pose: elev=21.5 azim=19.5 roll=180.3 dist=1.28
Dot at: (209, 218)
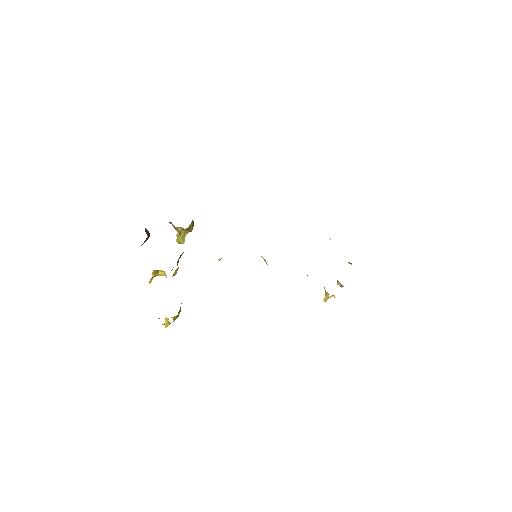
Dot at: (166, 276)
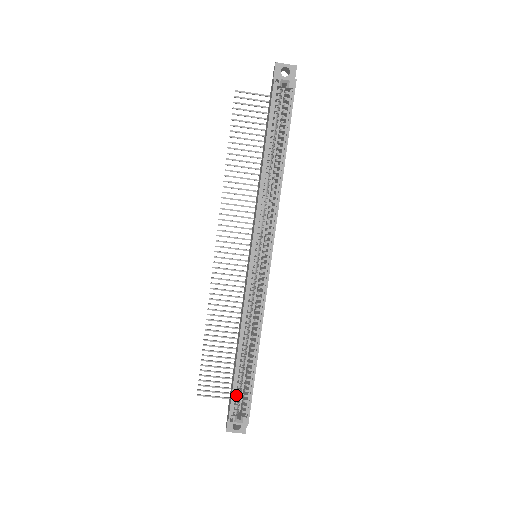
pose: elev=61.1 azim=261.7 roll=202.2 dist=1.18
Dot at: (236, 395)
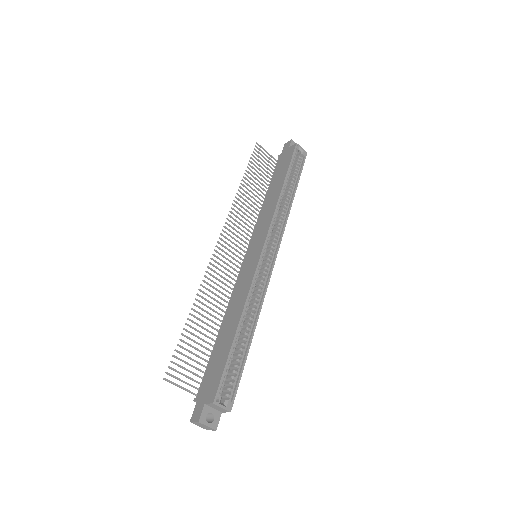
Dot at: (226, 373)
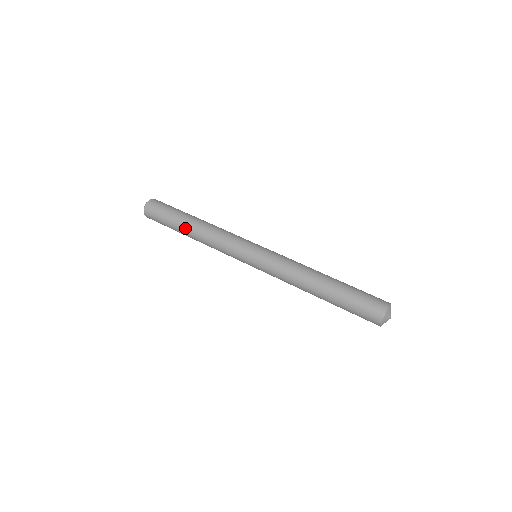
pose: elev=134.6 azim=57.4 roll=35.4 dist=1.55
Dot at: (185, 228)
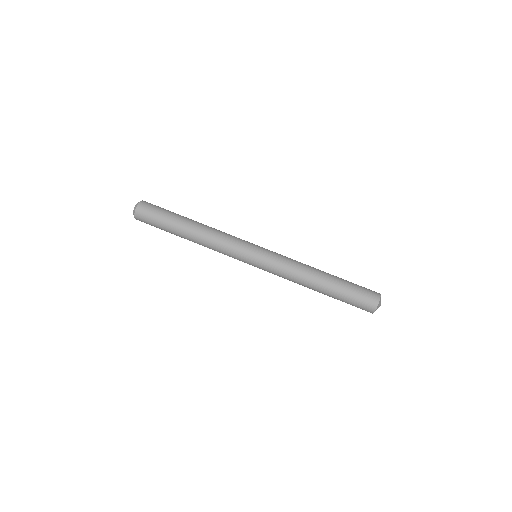
Dot at: occluded
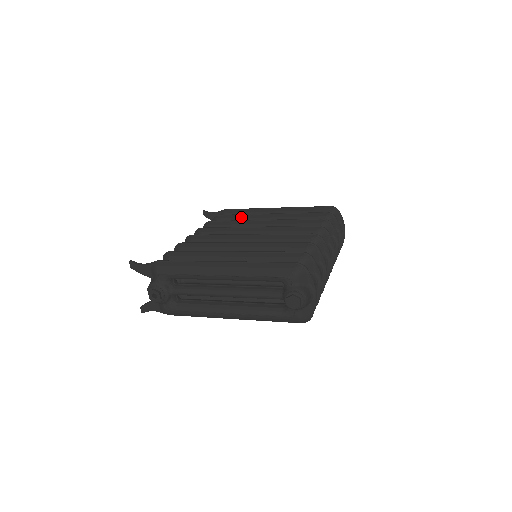
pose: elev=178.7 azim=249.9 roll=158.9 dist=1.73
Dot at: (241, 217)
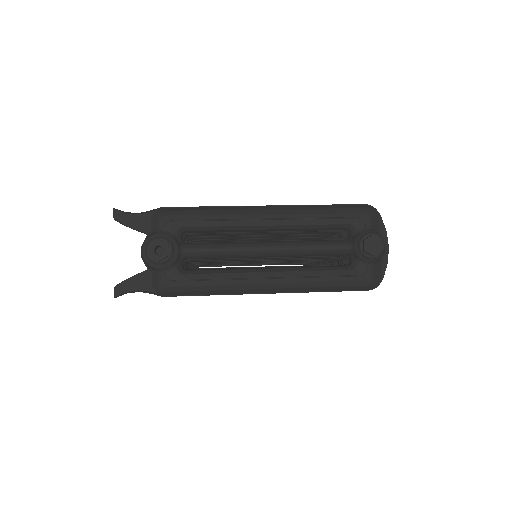
Dot at: occluded
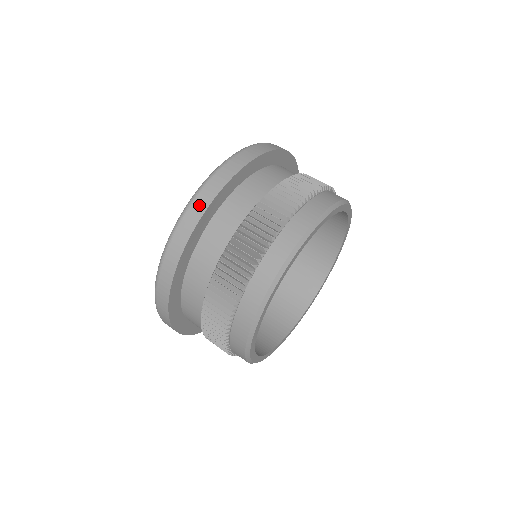
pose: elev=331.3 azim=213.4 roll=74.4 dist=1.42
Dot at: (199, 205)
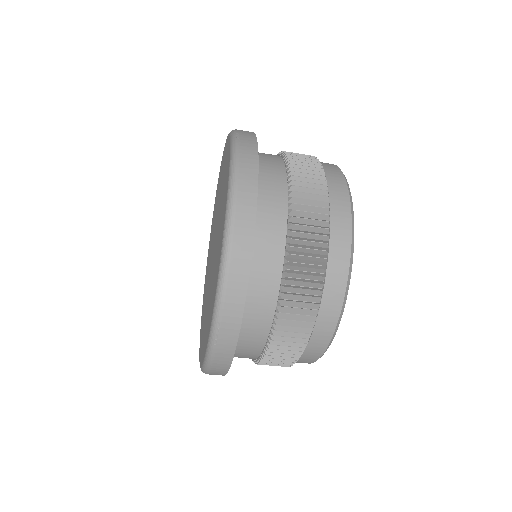
Dot at: (247, 178)
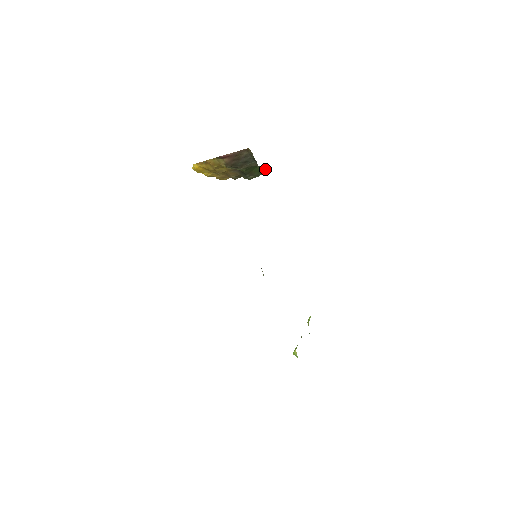
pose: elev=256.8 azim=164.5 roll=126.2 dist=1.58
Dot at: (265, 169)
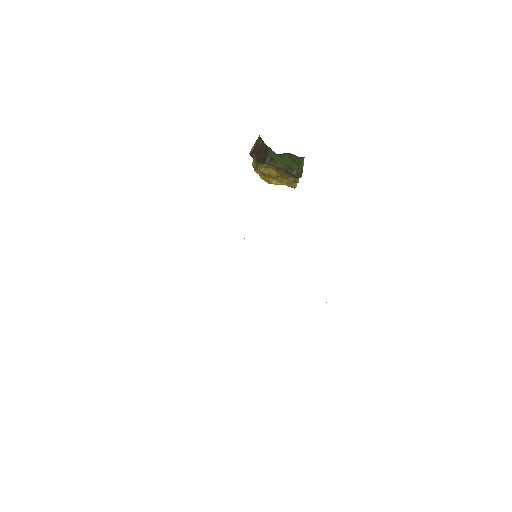
Dot at: (297, 158)
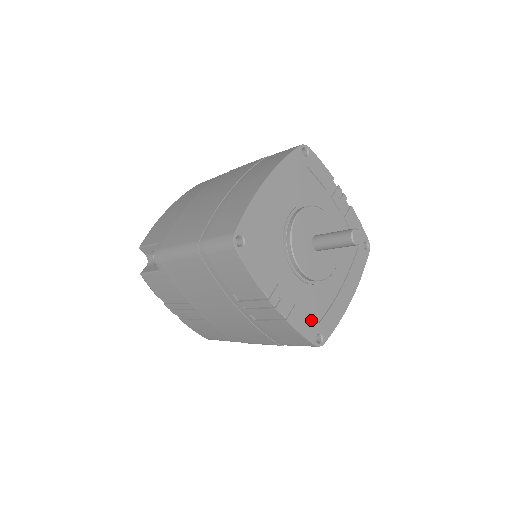
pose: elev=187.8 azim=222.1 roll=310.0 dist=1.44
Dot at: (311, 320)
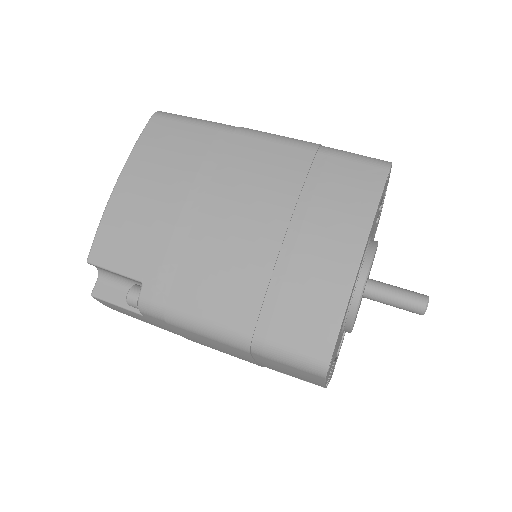
Dot at: occluded
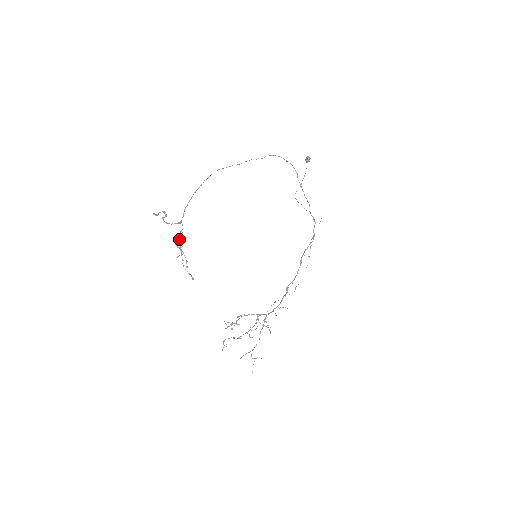
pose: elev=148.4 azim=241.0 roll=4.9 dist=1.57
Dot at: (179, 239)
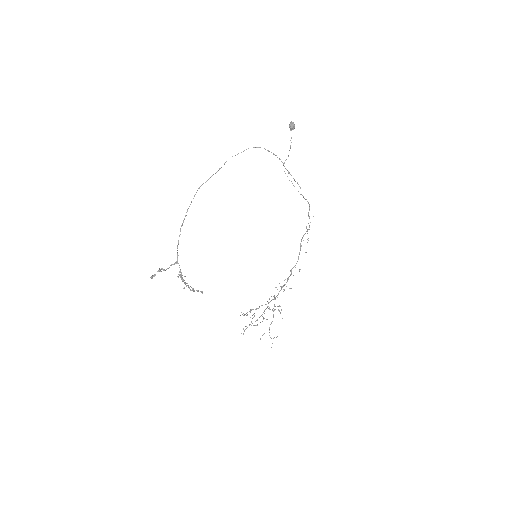
Dot at: occluded
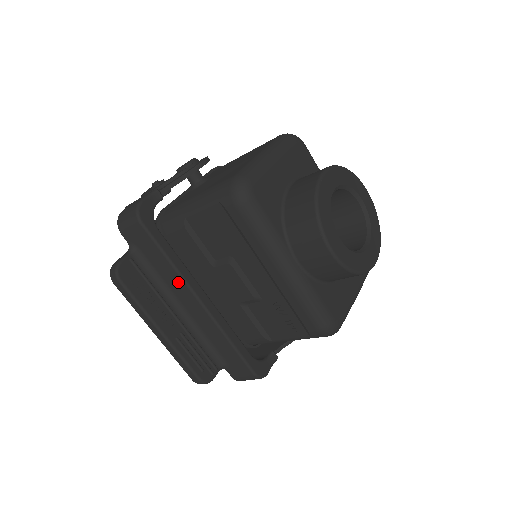
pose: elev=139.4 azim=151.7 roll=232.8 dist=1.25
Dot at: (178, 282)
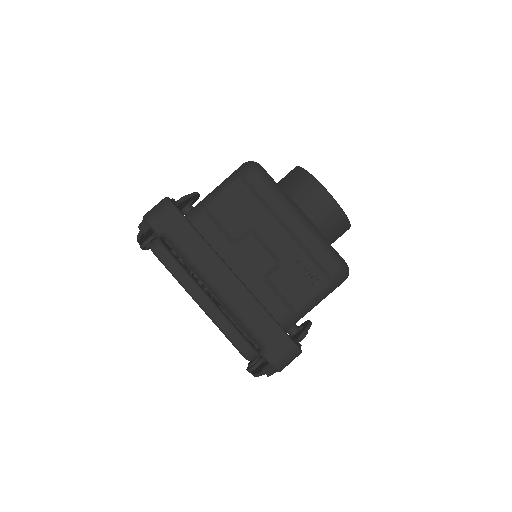
Dot at: (210, 257)
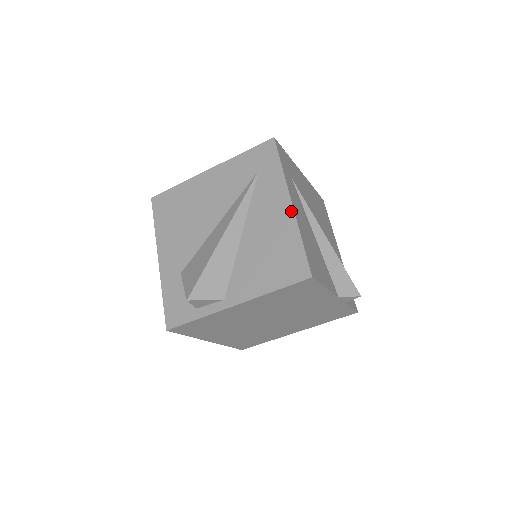
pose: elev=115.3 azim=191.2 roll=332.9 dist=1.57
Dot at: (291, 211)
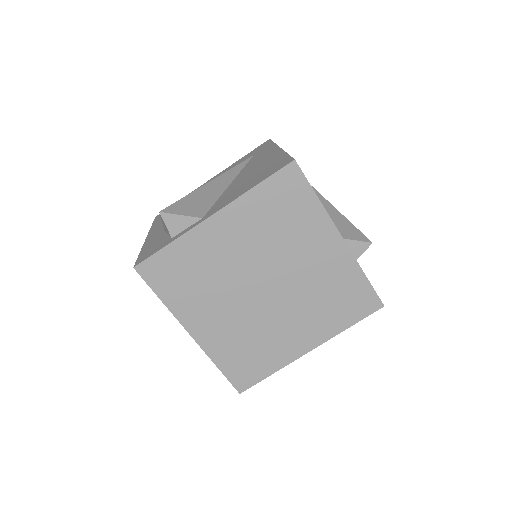
Dot at: (279, 150)
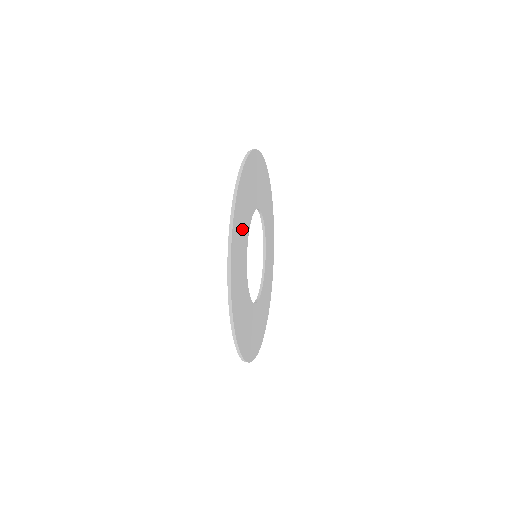
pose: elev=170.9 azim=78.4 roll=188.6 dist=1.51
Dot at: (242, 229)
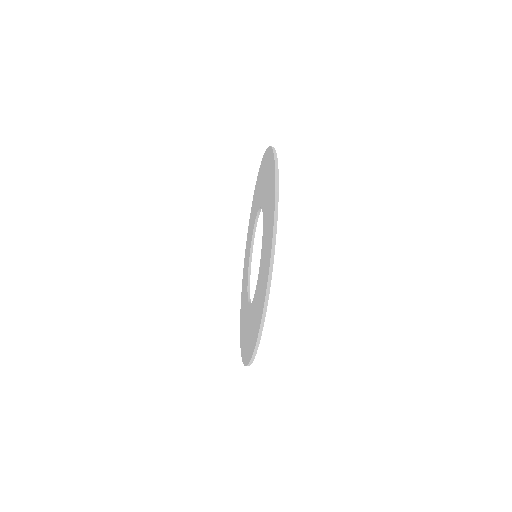
Dot at: occluded
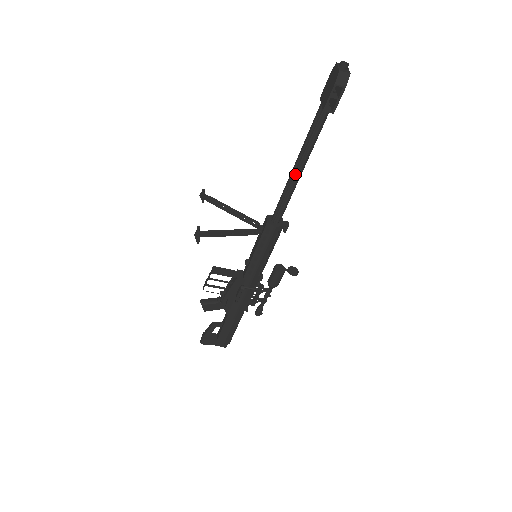
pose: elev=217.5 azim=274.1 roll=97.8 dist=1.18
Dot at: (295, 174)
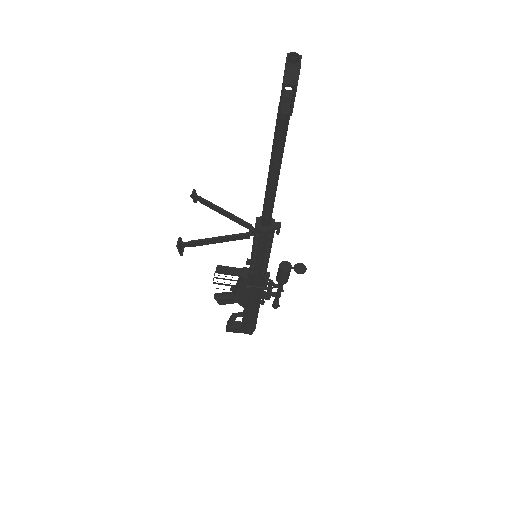
Dot at: (270, 179)
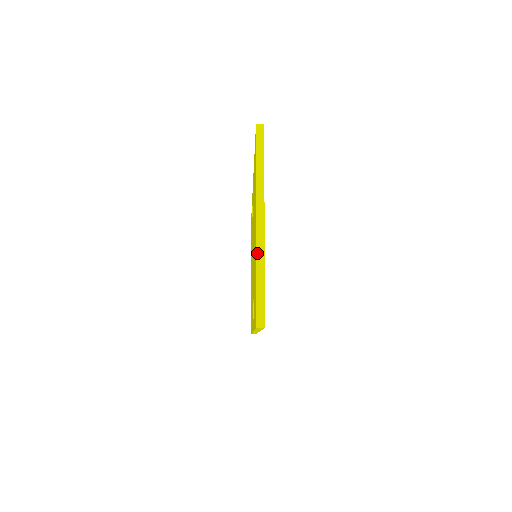
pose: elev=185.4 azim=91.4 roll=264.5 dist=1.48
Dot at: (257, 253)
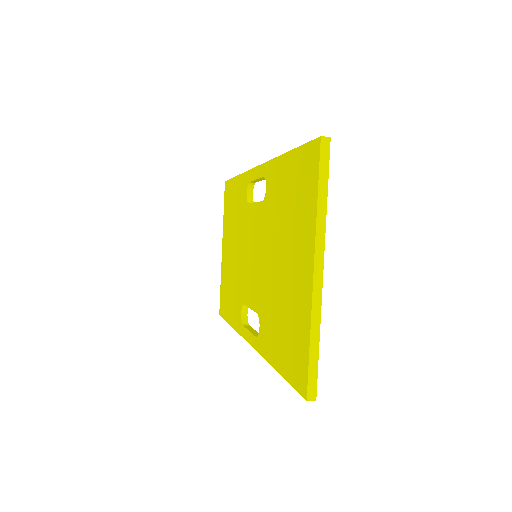
Dot at: (312, 311)
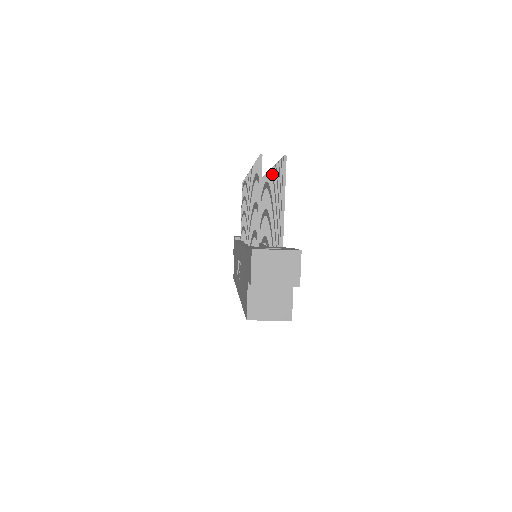
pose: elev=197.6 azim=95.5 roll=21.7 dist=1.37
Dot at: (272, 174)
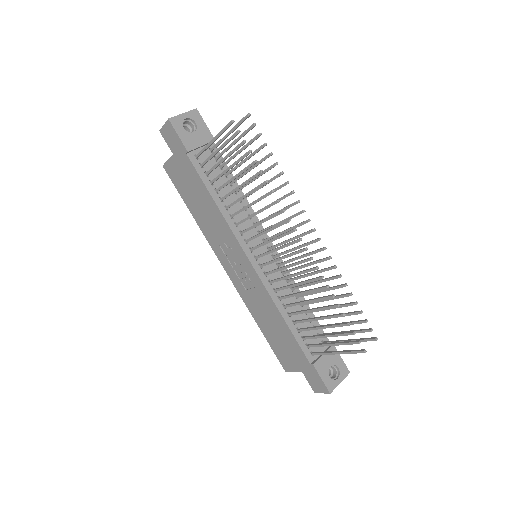
Dot at: (335, 278)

-----

The problem:
Copy out the lines from the one containing "pose: elev=187.8 azim=222.1" through the one containing "Dot at: (279, 150)", including both, and omit the pictures.

Exercise output:
pose: elev=187.8 azim=222.1 roll=310.0 dist=1.44
Dot at: (311, 320)
Dot at: occluded
pose: elev=148.4 azim=241.0 roll=4.9 dist=1.57
Dot at: (179, 239)
Dot at: occluded
pose: elev=139.4 azim=151.7 roll=232.8 dist=1.25
Dot at: (178, 282)
Dot at: (210, 257)
pose: elev=115.3 azim=191.2 roll=332.9 dist=1.57
Dot at: (291, 211)
Dot at: (279, 150)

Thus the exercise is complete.